My Moleskine lives in my back pocket. As I said, the goal is that when I need to u.s.a. information technology, whether to check something, write downwardly a task, or cross something off, information technology tin happen instantly. Both the bookmark and the elastic strap are drafted into service of this primary goal.

Usually, the sewn-in bookmark marks the start folio nether "Next actions" that I can write in, and the rubberband strap is wrapped effectually the starting time bare folio nether "Projects". If – and this happens very rarely – if the notes and tasks in the "Next actions" section get too far out-of-whack, whether because I've taken a bunch of notes recently and gotten several pages ahead of the concluding folio of tasks, or vice versa, I'll use the bookmark and strap to mark the concluding pages of tasks and notes separately.

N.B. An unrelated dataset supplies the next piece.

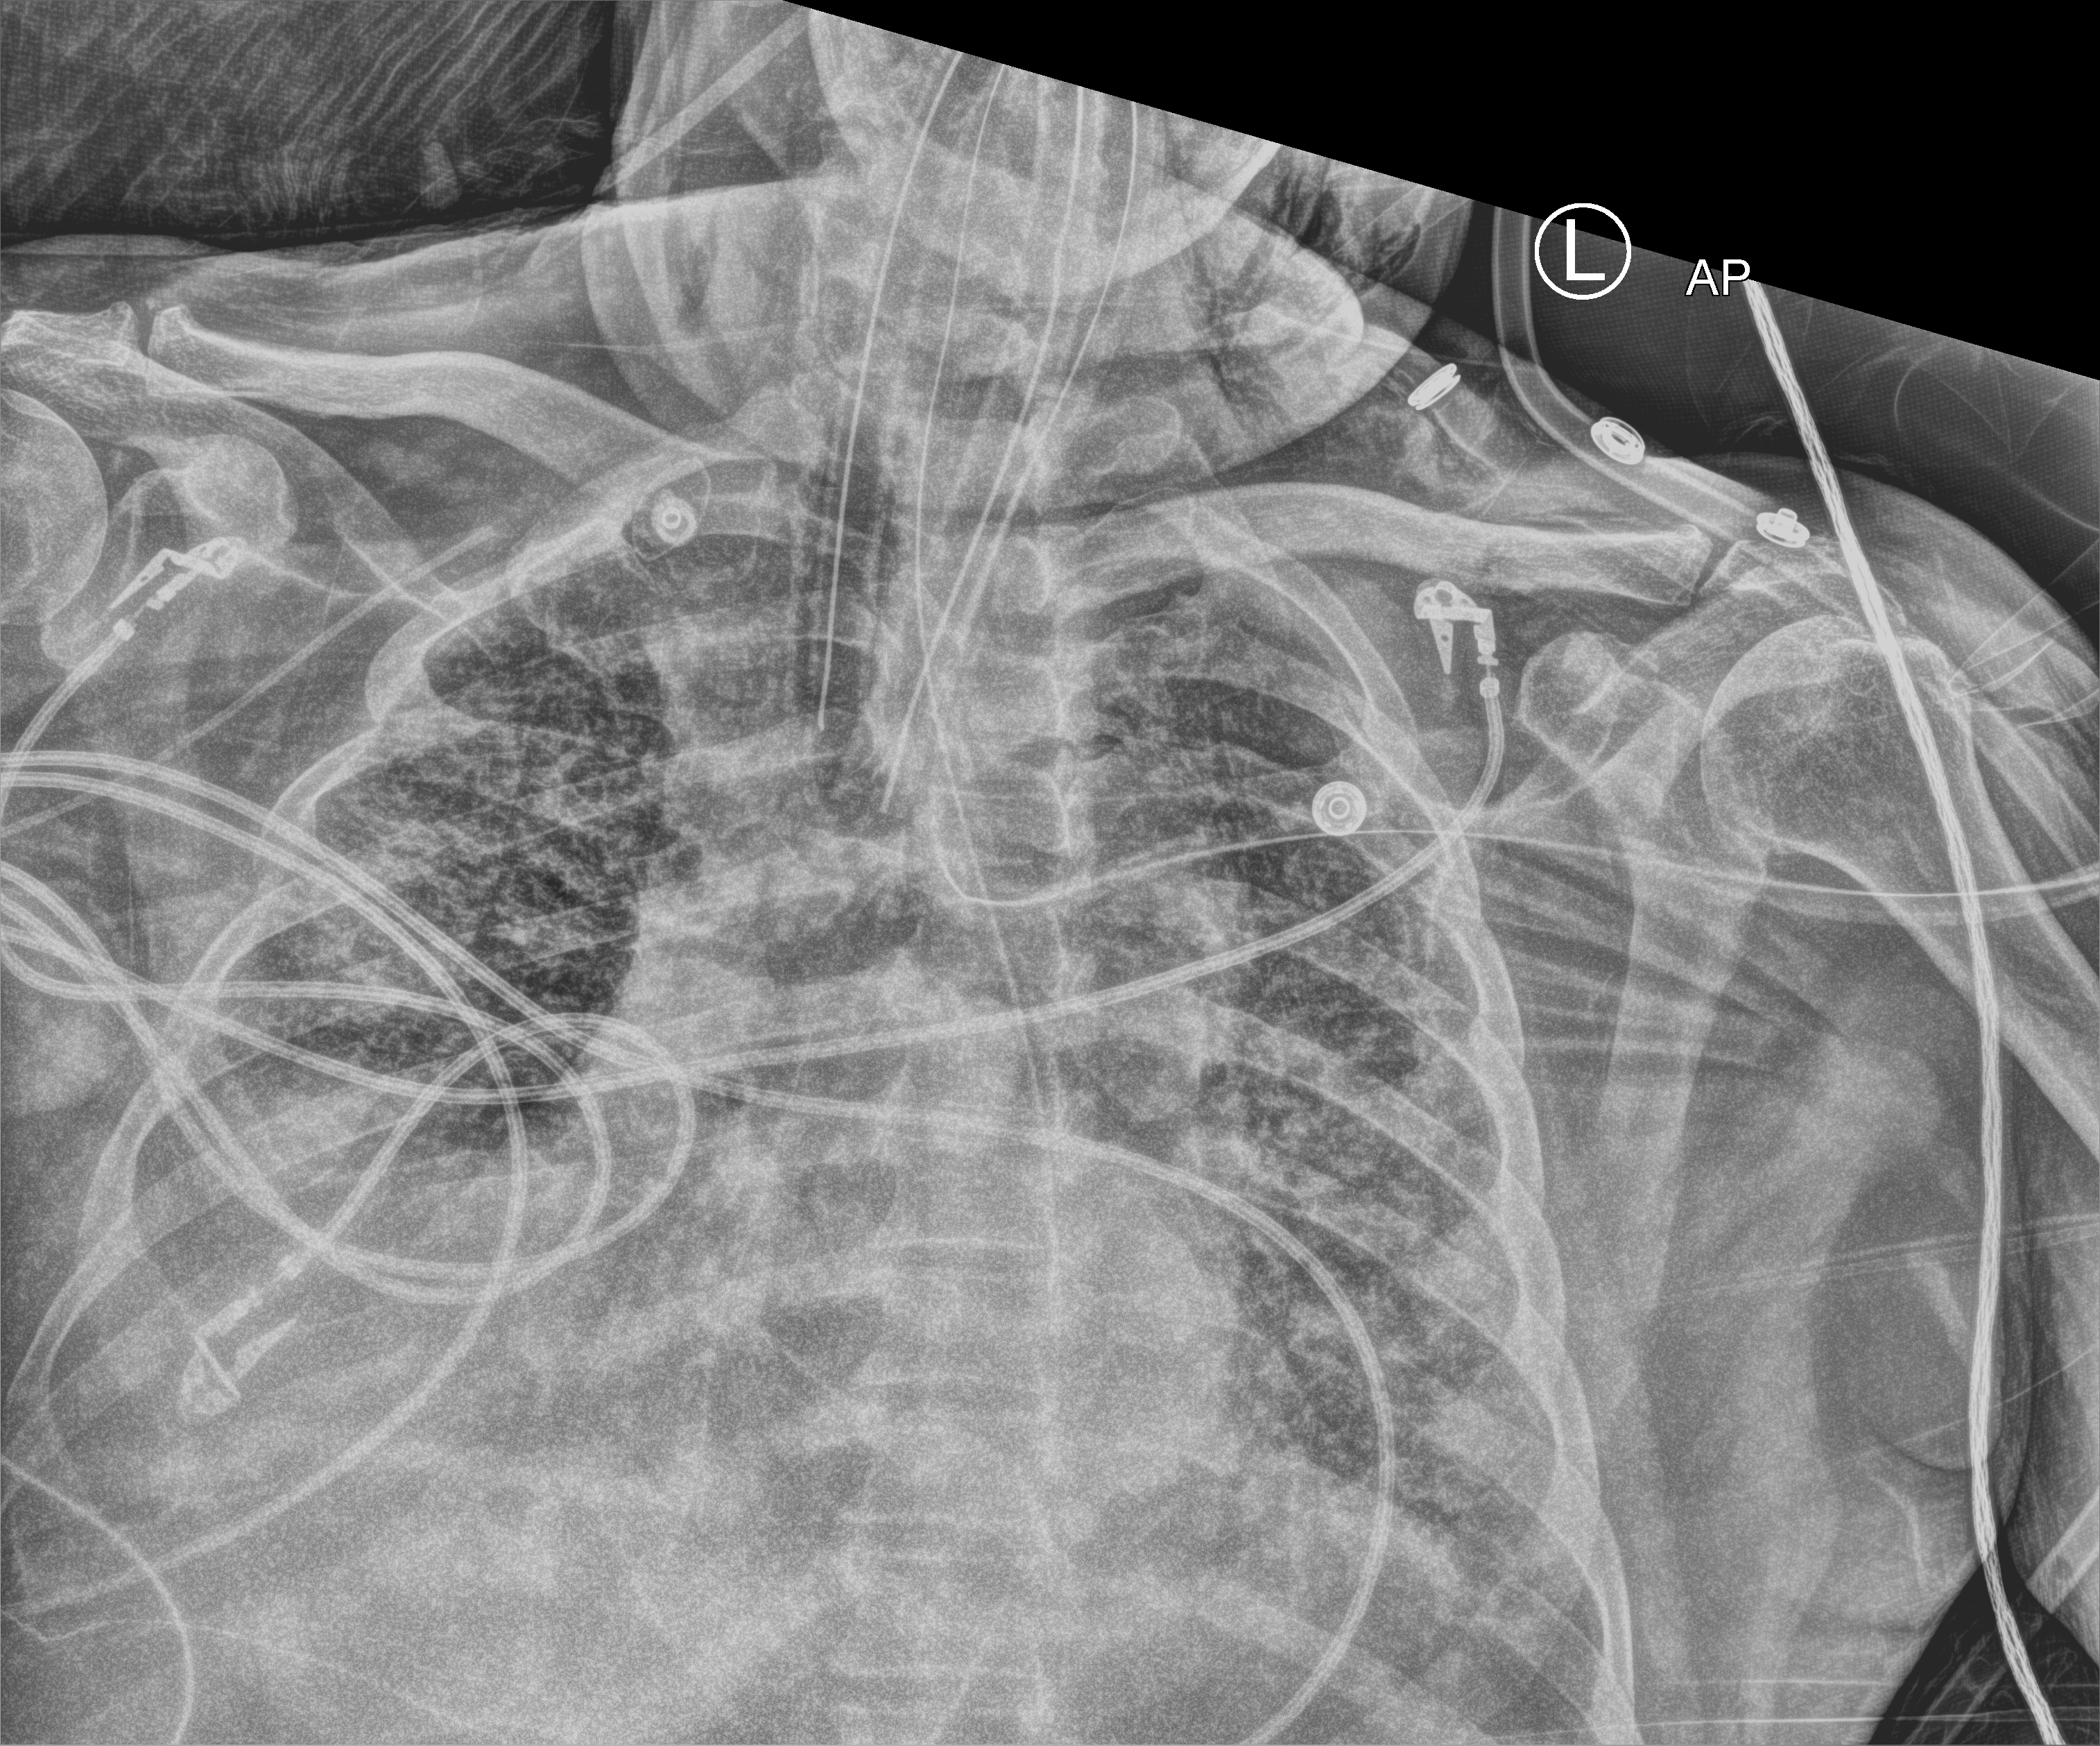
Portable chest radiograph; anteroposterior (AP) projection. Patient hospitalised with COVID-19; male, aged 60–74 years.
From the hospital-stay record, not from the radiograph (when in the stay this image was taken is not recorded): length of hospital stay: 26 days; chronic kidney disease (admission record): no; admitted to intensive care during this hospital stay: yes.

Although the Airplane pilot G-2 is the time-honored companion to the Moleskine, my current favorite pen for my Moleskine is the Sharpie Retractable Fine-Point pen, a fat click-pen with a fiber-tip that lets me write super-small (thus maximizing the usefulness of a pocket-sized notebook).

And that's the whole system. Like I said, uncomplicated, but it works. And because it works with minimal endeavor, I actually use information technology. Every. Unmarried. Day.

Practise y'all have whatsoever special tricks that assistance y'all get the most out of a pocket notebook? How do you set up yours upward? Let's hear it!